Man fragt sich in diesen Sekunden, wieso Menschen freiwillig acht Euro Eintritt bezahlen, um Maybrit Illner aus acht Metern Entfernung live zu erleben. Aber vielleicht ist es ja wegen dieses Lächelns, das man auf den Fernsehschirmen nicht zu sehen bekommt, weil die Kamera gerade den langweiligen Günther Oettinger zeigt. Oettinger, der mehr qualifizierte Gastarbeiter will.

Maybritt Illner hat also die Lippen leicht geöffnet, zieht die Mundwinkel nach oben. Ihre Augen funkeln. Sie holt Luft und fragt dann: „Sagen Sie Herr Oettinger, sollen wir uns auch Politiker aus dem Ausland holen?“

Das Publikum im Saal verfällt in schallendes Gelächter. Oettinger grinst verlegen. Entwaffnet. Und Illner lehnt sich auf ihrem Stuhl zurück.

Die Szene ist typisch für sie. Illner kann gnadenlos unverschämt sein, ohne dass man ihr das übel nimmt. Sie kann Gregor Gysi ermahnen: „Schön lieb bleiben, Herr Gysi!“ und ausweichende Antwortgeber wiederholt mit dem Satz nerven „Das ist nicht das, was ich wissen wollte.“ Kollegen begrüßt Illner schon mal mit den Worten: „Sie sehen ganz schön urlaubsreif aus.“ Und bevor das völlig verdutzte Gegenüber reagieren kann, schickt sie lachend hinterher. „Aber bei mir ist es noch viel schlimmer. Sieht man nur nicht mehr. Ich war schon in der Maske.“

Maybritt Illner hat diese scheinbar unerschütterlich gute Laune, eine mädchenhafte Heiterkeit – selbst dann noch, wenn um sie herum betagte Herren über Steuerreformen, Sozialtarife oder Sterbehilfe streiten. „Politik  muss nicht weh tun“, sagt Illner. „Politische Fragen müssen nicht unter Schmerzen  debattiert  werden. Ein humorvoller Ton  kann  durchaus helfen. Das ist ein guter Nährboden. Das macht locker beim Denken. Ironisch zu sein, auch zynisch, ist im übrigen sehr zeitgemäß.“

Doch man ahnt, dass hinter Illners heiterer Gelassenheit oft große Mühen stecken. Nur auf den ersten Blick verlief ihre Karriere geradezu märchenhaft.

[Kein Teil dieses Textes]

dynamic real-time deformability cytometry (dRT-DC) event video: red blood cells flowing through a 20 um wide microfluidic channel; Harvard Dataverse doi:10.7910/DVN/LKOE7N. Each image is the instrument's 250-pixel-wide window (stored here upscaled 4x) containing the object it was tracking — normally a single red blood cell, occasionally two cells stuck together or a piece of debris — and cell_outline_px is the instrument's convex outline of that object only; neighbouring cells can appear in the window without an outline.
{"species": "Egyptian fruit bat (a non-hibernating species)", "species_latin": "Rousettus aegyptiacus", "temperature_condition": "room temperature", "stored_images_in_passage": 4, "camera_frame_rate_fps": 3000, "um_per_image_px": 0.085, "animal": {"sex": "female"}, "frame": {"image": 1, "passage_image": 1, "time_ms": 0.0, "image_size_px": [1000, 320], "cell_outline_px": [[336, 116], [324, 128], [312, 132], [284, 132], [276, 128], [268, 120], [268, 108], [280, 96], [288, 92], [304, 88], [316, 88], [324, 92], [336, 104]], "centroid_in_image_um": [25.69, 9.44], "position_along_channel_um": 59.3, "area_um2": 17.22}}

Maybrit Illner wurde 1965 als Tochter einer Lehrerin und eines Ingenieurs in Ost-Berlin geboren. Mit dem Wunsch, Sportreporterin zu werden, studiert sie in Leipzig Journalistik. Anschließend arbeitet sie beim ostdeutschen Fernsehen. Nach der Wiedervereinigung wechselt sie zum ZDF-Morgenmagazin, dessen Leitung sie 1998 übernimmt und wird ein knappes Jahr später Moderatorin ihrer politischen Talk-Sendung „Berlin Mitte“ am Donnerstag Abend im ZDF.

Hürden und Neider begegneten ihr bei diesem Aufstieg auf jeder Etappe. Jahrelang fahndeten Journalisten-Kollegen nach einer Stasi-Akte von ihr. Der Grund: Noch 1986 war Illner als Studentin in die SED eingetreten. Sie selbst begründet diesen Schritt mit der Reform-Ära, die in der Sowjetunion unter Michael Gorbatschow angebrochen war. „Ich hatte damals die Hoffnung, dass Perestroika und Glasnost auch in die DDR Einzug halten werden.“

Illlner sagt, was nahezu alle Ostdeutschen sagen, die kurz vor dem Ende der DDR noch SED-Mitglied wurden: Man habe die Partei von Innen heraus verändern wollen. Es klingt für eine politisch interessierte Frau reichlich naiv. Wer hätte denn der Gorbatschow der DDR werden sollen: Egon Krenz oder der greise Günther Mittag? Zahlreiche Reporter wühlten sich jedenfalls durch die ostdeutschen Archive auf der Suche nach irgendeiner Akte, einem Protokoll, einer Dummheit, die Illner als blutjunge SED-Genossin vielleicht begangen haben könnte. Aber sie fanden nichts.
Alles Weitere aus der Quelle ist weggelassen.